>> start Data entries
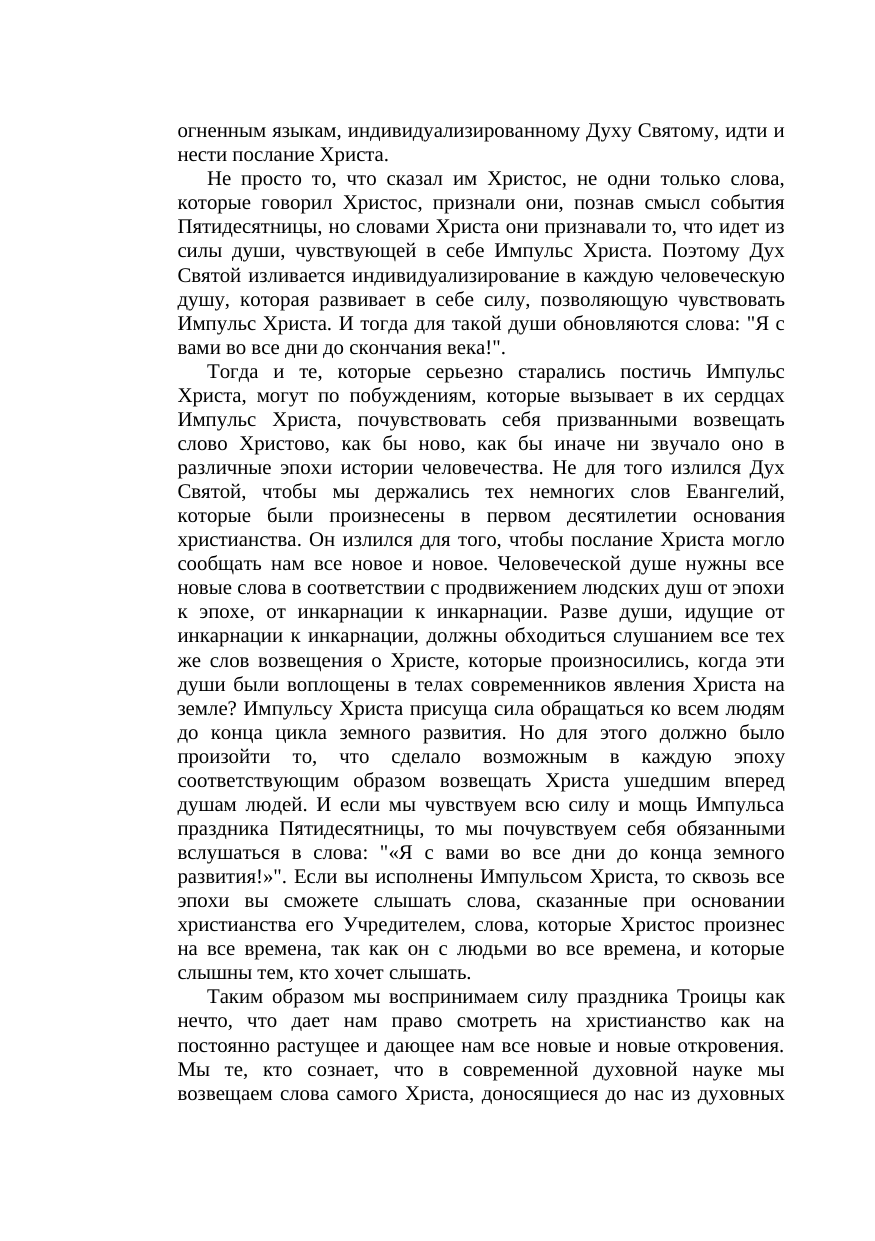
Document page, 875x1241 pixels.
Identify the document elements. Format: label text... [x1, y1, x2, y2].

text Таким образом мы воспринимаем силу праздника Троицы как нечто, что дает нам право смотреть на христианство как на постоянно растущее и дающее нам все новые и новые откровения. Мы те, кто сознает, что в современной духовной науке мы возвещаем слова самого Христа, доносящиеся до нас из духовных [177, 984, 786, 1105]
text Тогда и те, которые серьезно старались постичь Импульс Христа, могут по побуждениям, которые вызывает в их сердцах Импульс Христа, почувствовать себя призванными возвещать слово Христово, как бы ново, как бы иначе ни звучало оно в различные эпохи истории человечества. Не для того излился Дух Святой, чтобы мы держались тех немногих слов Евангелий, которые были произнесены в первом десятилетии основания христианства. Он излился для того, чтобы послание Христа могло сообщать нам все новое и новое. Человеческой душе нужны все новые слова в соответствии с продвижением людских душ от эпохи к эпохе, от инкарнации к инкарнации. Разве души, идущие от инкарнации к инкарнации, должны обходиться слушанием все тех же слов возвещения о Христе, которые произносились, когда эти души были воплощены в телах современников явления Христа на земле? Импульсу Христа присуща сила обращаться ко всем людям до конца цикла земного развития. Но для этого должно было произойти то, что сделало возможным в каждую эпоху соответствующим образом возвещать Христа ушедшим вперед душам людей. И если мы чувствуем всю силу и мощь Импульса праздника Пятидесятницы, то мы почувствуем себя обязанными вслушаться в слова: "«Я с вами во все дни до конца земного развития!»". Если вы исполнены Импульсом Христа, то сквозь все эпохи вы сможете слышать слова, сказанные при основании христианства его Учредителем, слова, которые Христос произнес на все времена, так как он с людьми во все времена, и которые слышны тем, кто хочет слышать. [177, 359, 786, 984]
text огненным языкам, индивидуализированному Духу Святому, идти и нести послание Христа. [177, 118, 786, 166]
text Не просто то, что сказал им Христос, не одни только слова, которые говорил Христос, признали они, познав смысл события Пятидесятницы, но словами Христа они признавали то, что идет из силы души, чувствующей в себе Импульс Христа. Поэтому Дух Святой изливается индивидуализирование в каждую человеческую душу, которая развивает в себе силу, позволяющую чувствовать Импульс Христа. И тогда для такой души обновляются слова: "Я с вами во все дни до скончания века!". [177, 166, 786, 359]
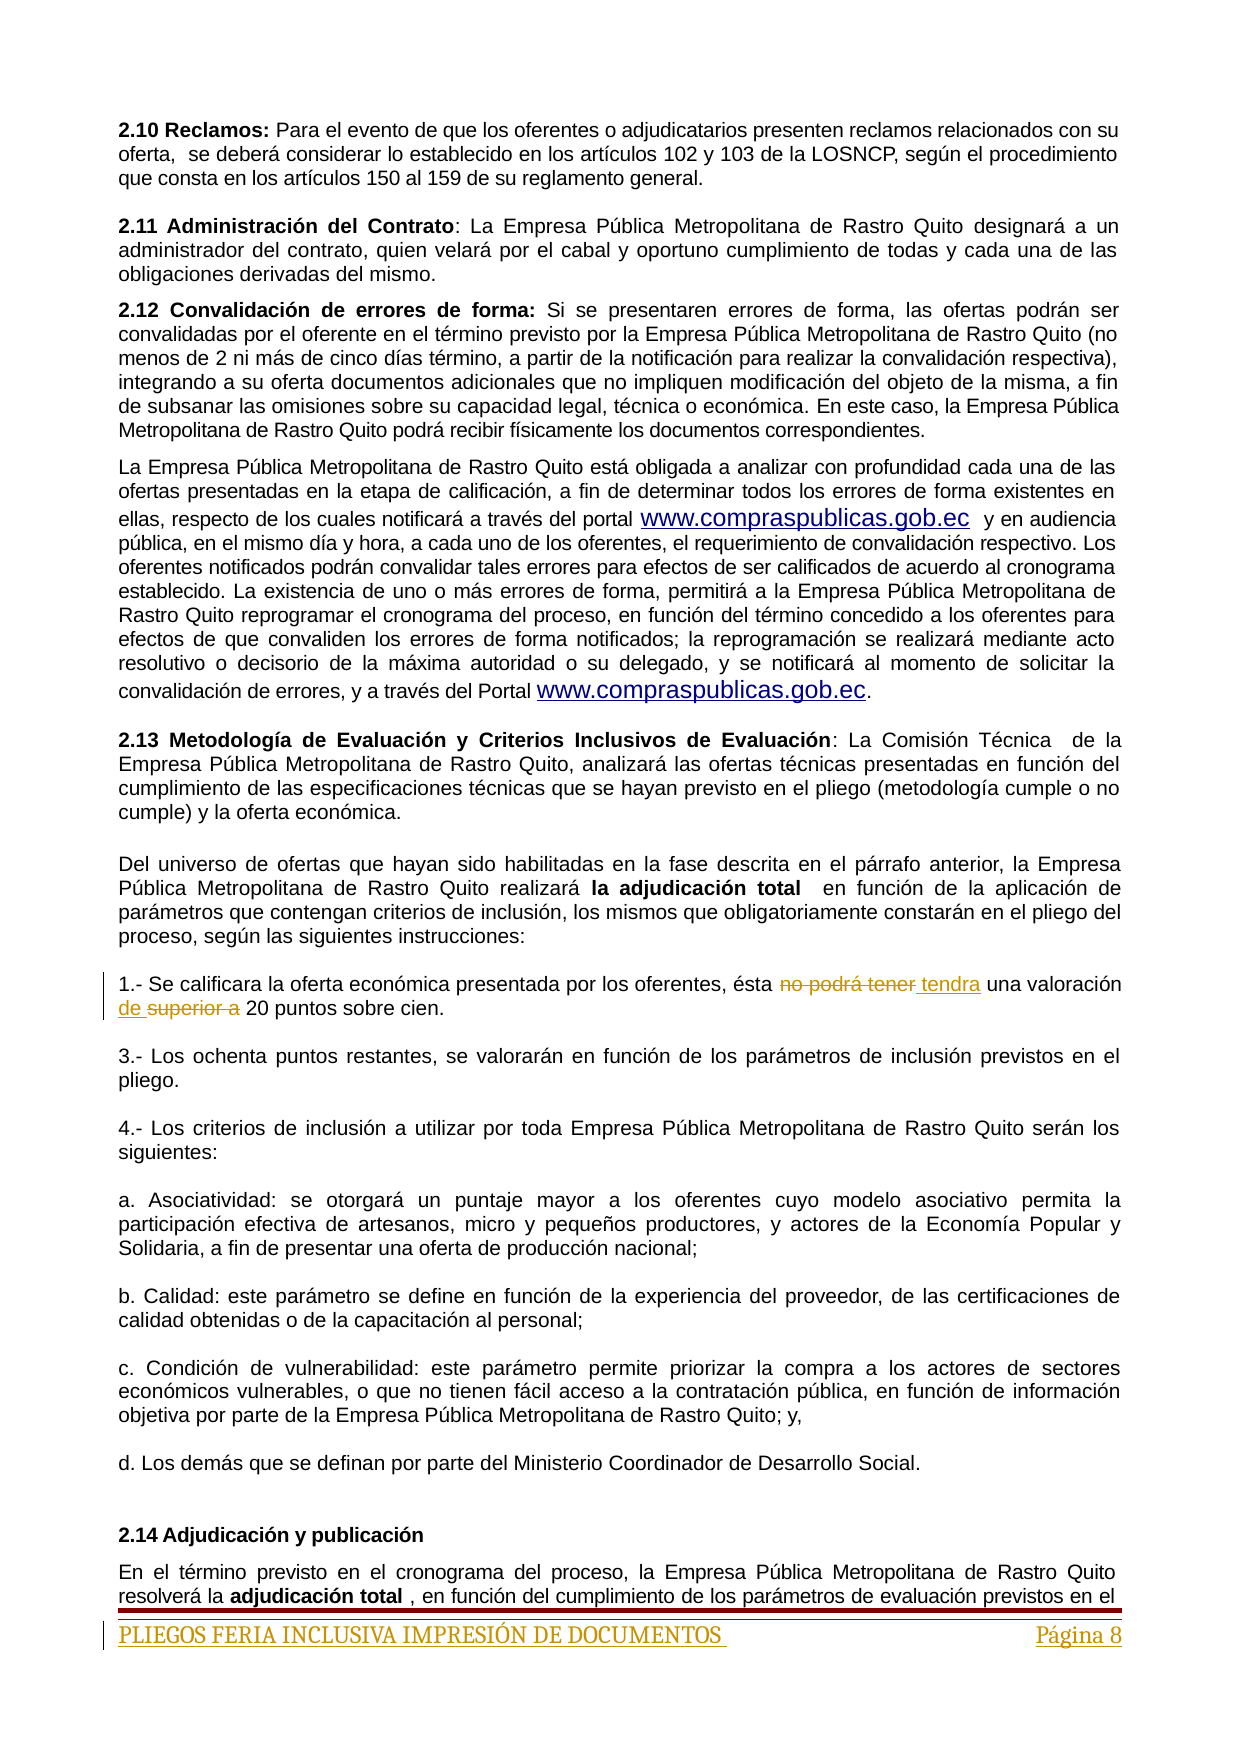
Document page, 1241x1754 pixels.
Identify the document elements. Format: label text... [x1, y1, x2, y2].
>> end Data entries
_Work to complete_.
Copy every line of the items above word for word, leaving the pictures out of your answer.

_Expected answer_.
Document page, 875x1241 pixels.
Identify the document elements. Format: label text... [x1, y1, x2, y2].

text Таким образом мы воспринимаем силу праздника Троицы как нечто, что дает нам право смотреть на христианство как на постоянно растущее и дающее нам все новые и новые откровения. Мы те, кто сознает, что в современной духовной науке мы возвещаем слова самого Христа, доносящиеся до нас из духовных [177, 984, 786, 1105]
text Тогда и те, которые серьезно старались постичь Импульс Христа, могут по побуждениям, которые вызывает в их сердцах Импульс Христа, почувствовать себя призванными возвещать слово Христово, как бы ново, как бы иначе ни звучало оно в различные эпохи истории человечества. Не для того излился Дух Святой, чтобы мы держались тех немногих слов Евангелий, которые были произнесены в первом десятилетии основания христианства. Он излился для того, чтобы послание Христа могло сообщать нам все новое и новое. Человеческой душе нужны все новые слова в соответствии с продвижением людских душ от эпохи к эпохе, от инкарнации к инкарнации. Разве души, идущие от инкарнации к инкарнации, должны обходиться слушанием все тех же слов возвещения о Христе, которые произносились, когда эти души были воплощены в телах современников явления Христа на земле? Импульсу Христа присуща сила обращаться ко всем людям до конца цикла земного развития. Но для этого должно было произойти то, что сделало возможным в каждую эпоху соответствующим образом возвещать Христа ушедшим вперед душам людей. И если мы чувствуем всю силу и мощь Импульса праздника Пятидесятницы, то мы почувствуем себя обязанными вслушаться в слова: "«Я с вами во все дни до конца земного развития!»". Если вы исполнены Импульсом Христа, то сквозь все эпохи вы сможете слышать слова, сказанные при основании христианства его Учредителем, слова, которые Христос произнес на все времена, так как он с людьми во все времена, и которые слышны тем, кто хочет слышать. [177, 359, 786, 984]
text огненным языкам, индивидуализированному Духу Святому, идти и нести послание Христа. [177, 118, 786, 166]
text Не просто то, что сказал им Христос, не одни только слова, которые говорил Христос, признали они, познав смысл события Пятидесятницы, но словами Христа они признавали то, что идет из силы души, чувствующей в себе Импульс Христа. Поэтому Дух Святой изливается индивидуализирование в каждую человеческую душу, которая развивает в себе силу, позволяющую чувствовать Импульс Христа. И тогда для такой души обновляются слова: "Я с вами во все дни до скончания века!". [177, 166, 786, 359]
Document page, 1241x1754 pixels.
Identify the document elements. Format: label text... [x1, y1, x2, y2].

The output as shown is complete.